Plot[ ReIm[(1/(3 (-1 + c))) (2 Sqrt[-1 + c] (-1 + c^2) EllipticE[
            1/(1 - c)] - 2 c (Sqrt[-1 + c] (1 + c) EllipticK[1/(1 - c)] 
            - 2 I (-1 + c) (EllipticK[1 - c] - I EllipticK[c])))], 
      {c, 0, 5}, Evaluated -> True, Exclusions -> c == 1, PlotStyle -> Thick]

This plot demonstrates that the integral is real for c > 1:

Mathematica 10 cannot simplify the result asssuming c > 1, one should play further with special functions or exploit capabilities of MathematicalFunctionData (new in version 11 ), which could help in providing manifestly real symbolic result.

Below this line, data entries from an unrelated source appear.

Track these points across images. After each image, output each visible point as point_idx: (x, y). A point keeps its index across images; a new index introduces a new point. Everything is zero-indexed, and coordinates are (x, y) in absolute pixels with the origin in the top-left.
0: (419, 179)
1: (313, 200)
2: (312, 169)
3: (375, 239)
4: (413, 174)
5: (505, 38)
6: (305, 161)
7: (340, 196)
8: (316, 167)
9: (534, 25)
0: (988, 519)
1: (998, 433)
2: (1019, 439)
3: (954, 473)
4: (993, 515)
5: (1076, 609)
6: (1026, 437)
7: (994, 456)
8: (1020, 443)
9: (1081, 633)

Ad.2 The integral with a/b instead of c does not yield the result, evaluate e.g.

b^(3/2) Integrate[Sqrt[(a/b - x) (1 - x)/x], {x, 0, 1}, Assumptions -> a > b]

Answer 2

Since Artes has already pointed to my previous answer, and my opinion remains unchanged to this very day, let me supply the closed form for your integral, obtained using formula 233.07 in Byrd and Friedman:

With[{A = 2, B = 1},
     {NIntegrate[Sqrt[(A - x) (B - x)/x], {x, 0, B}, WorkingPrecision -> 20], 
      N[2/3 (A/B)^(3/2) ((1 + B/A) EllipticE[B/A] - (1 - B/A) EllipticK[B/A]), 20]}]
   {2.0721594194996321471, 2.0721594194996321443}

Answer 3

With (0 <= x <= b <= a) the result of

Integrate[(Sqrt[a - x]*Sqrt[b - x])/Sqrt[x], x]

can be transformed into the simple form

(2/3)*(Sqrt[a - x]*Sqrt[b - x]*Sqrt[x] + 
Sqrt[a]*(a + b)*EllipticE[ArcTan[Sqrt[x]/Sqrt[b - x]], b/a] - 
Sqrt[a]*(a - b)*EllipticF[ArcTan[Sqrt[x]/Sqrt[b - x]], b/a])

which can be verified by calculating the derivative w.r.t. x. The transformation involves a shift of Pi/2 of the argument and an expansion of the elliptic integrals of complex argument into real part and imaginary constant (disposable). Within the above range of parameters it may be plotted without difficulty:

a = 4; b = 2; Plot[{NIntegrate[(Sqrt[a - y]*Sqrt[b - y])/Sqrt[y], {y, 0, x}], 
(2/3)*(Sqrt[a - x]*Sqrt[b - x]*Sqrt[x] + 
Sqrt[a]*(a + b)*EllipticE[ArcTan[Sqrt[x]/Sqrt[b - x]], b/a] - 
Sqrt[a]*(a - b)*EllipticF[ArcTan[Sqrt[x]/Sqrt[b - x]], b/a])}, {x, 0, b}, 
PlotStyle -> {Blue, {Dashed, Orange}}]

The value at x=bcorresponds to the one obtained above with Byrd and Friedman.